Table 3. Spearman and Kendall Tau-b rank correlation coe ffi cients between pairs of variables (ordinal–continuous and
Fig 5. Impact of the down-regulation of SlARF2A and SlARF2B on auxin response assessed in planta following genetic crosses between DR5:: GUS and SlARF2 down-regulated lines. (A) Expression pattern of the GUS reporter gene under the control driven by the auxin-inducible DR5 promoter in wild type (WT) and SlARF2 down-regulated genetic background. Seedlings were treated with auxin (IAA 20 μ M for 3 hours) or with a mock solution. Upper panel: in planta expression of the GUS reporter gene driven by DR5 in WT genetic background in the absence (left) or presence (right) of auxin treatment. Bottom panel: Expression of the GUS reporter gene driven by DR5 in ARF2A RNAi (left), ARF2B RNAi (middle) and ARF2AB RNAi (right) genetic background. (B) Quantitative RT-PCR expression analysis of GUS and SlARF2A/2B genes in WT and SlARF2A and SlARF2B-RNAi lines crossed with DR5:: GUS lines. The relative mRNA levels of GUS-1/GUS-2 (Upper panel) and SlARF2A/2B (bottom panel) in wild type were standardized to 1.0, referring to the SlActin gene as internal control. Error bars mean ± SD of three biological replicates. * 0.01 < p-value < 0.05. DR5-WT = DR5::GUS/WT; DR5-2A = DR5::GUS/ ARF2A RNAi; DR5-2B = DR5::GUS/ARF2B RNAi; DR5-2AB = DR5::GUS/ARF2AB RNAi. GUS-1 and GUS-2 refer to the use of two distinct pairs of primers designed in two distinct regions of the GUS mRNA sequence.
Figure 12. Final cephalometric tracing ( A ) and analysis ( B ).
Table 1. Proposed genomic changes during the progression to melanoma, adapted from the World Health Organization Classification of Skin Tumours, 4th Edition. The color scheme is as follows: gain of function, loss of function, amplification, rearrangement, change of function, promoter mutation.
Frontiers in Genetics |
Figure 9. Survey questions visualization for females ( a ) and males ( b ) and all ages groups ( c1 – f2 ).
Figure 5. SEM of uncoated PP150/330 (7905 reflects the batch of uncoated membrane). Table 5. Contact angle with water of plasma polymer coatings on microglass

- - - - - - -

### WHAT YOU ARE ASKED TO DO
In the listing, find all lines with the string "Table" and copy them.

### TASK ANSWER
Table 3. Spearman and Kendall Tau-b rank correlation coe ffi cients between pairs of variables (ordinal–continuous and
Table 1. Proposed genomic changes during the progression to melanoma, adapted from the World Health Organization Classification of Skin Tumours, 4th Edition. The color scheme is as follows: gain of function, loss of function, amplification, rearrangement, change of function, promoter mutation.
Figure 5. SEM of uncoated PP150/330 (7905 reflects the batch of uncoated membrane). Table 5. Contact angle with water of plasma polymer coatings on microglass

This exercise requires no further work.